Los errores se pagan. Pero no suelen pagarlos quienes los cometen. La primera dificultad está en la identificación del error y de sus responsables. Con frecuencia no se consigue ni lo uno ni lo otro. Y si se consigue, hay que ver si es posible evitar que carguemos todos con la factura y si alguien tiene el poder para pasársela, al menos en parte, a quien de verdad debe pagarla.
Esto es lo que está pasando con la intervención de la OTAN en Libia, ahora hace cuatro años, al amparo de dos resoluciones del Consejo de Seguridad (1970 y 1973) que autorizaron la creación de una zona de exclusión de vuelos y la protección de la población civil incluso con el uso de la fuerza, dando pie así a la primera y de hecho última intervención militar occidental en las revueltas contra los dictadores árabes que se produjeron a lo largo de 2011.
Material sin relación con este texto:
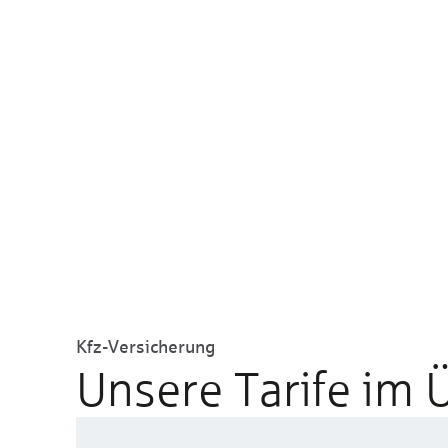
Kfz-Versicherung
Unsere Tarife im 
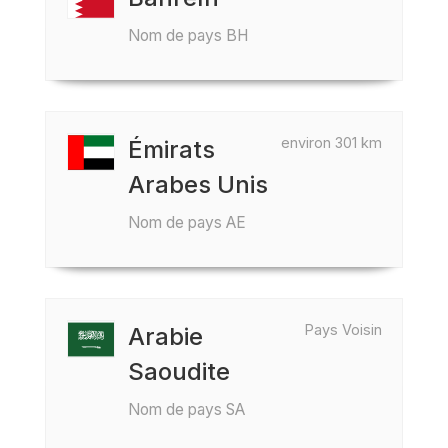
Nom de pays BH
environ 301 km
Émirats
Arabes Unis
Nom de pays AE
Pays Voisin
Arabie
Saoudite
Nom de pays SA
Los siete meses de bombardeos aéreos decantaron la guerra civil en favor de los rebeldes hasta el derrocamiento de Gadafi y dieron paso a lo que ya se ha convertido, en expresión de Jonathan Powell, diplomático británico y enviado especial de Londres, en una Somalia mediterránea, dividida en taifas armadas y trufada de yihadistas pertrechados con el abundante y moderno armamento abandonado por el régimen caído o proporcionado por los aliados de los rebeldes.
Aquella actuación de la OTAN fue acogida críticamente por Rusia, que se abstuvo en el Consejo de Seguridad, e incluso por algunos de los países árabes que inicialmente la habían promovido. El objetivo autorizado era proteger a la población civil, pero se convirtió en una operación de derrocamiento del régimen. Sumando un error a otro error, los promotores de los bombardeos, OTAN y Naciones Unidas, se lavaron las manos después, una vez derrocado Gadafi, y dejaron el país a cargo de las guerrillas, en buena parte yihadistas, que habían efectuado la tarea terrestre.
La actuación en Libia fue la primera y probablemente última ocasión en que el Consejo de Seguridad utilizó el principio de la responsabilidad de proteger, incorporado en la Cumbre Mundial de Naciones Unidas en 2005, aunque el objetivo real fuera echar a Gadafi y dar un mensaje a los dictadores para que no respondieran a las revueltas con ataques a los civiles. El sirio Bachar el Asad, el mayor matarife de la primavera árabe, salió vacunado por el error de Libia y luego, librado de la amenaza de intervención, está a punto de recuperar su honorabilidad entre los aliados.
A excepción de la experiencia democrática tunecina, los dictadores, fieles e imprescindibles aliados contra el terrorismo, vuelven a cotizar al alza. En Libia no. Allí es peor: el Estado Islámico exhibe un califato que llega desde el Sinaí saltando por encima de Egipto, señala hacia Roma con su puñal y amenaza con incursiones marítimas armadas, infiltraciones en las oleadas de inmigrantes y matanzas masivas de cristianos donde pueda pillarles. Italia, el país más cercano, ya se estremece.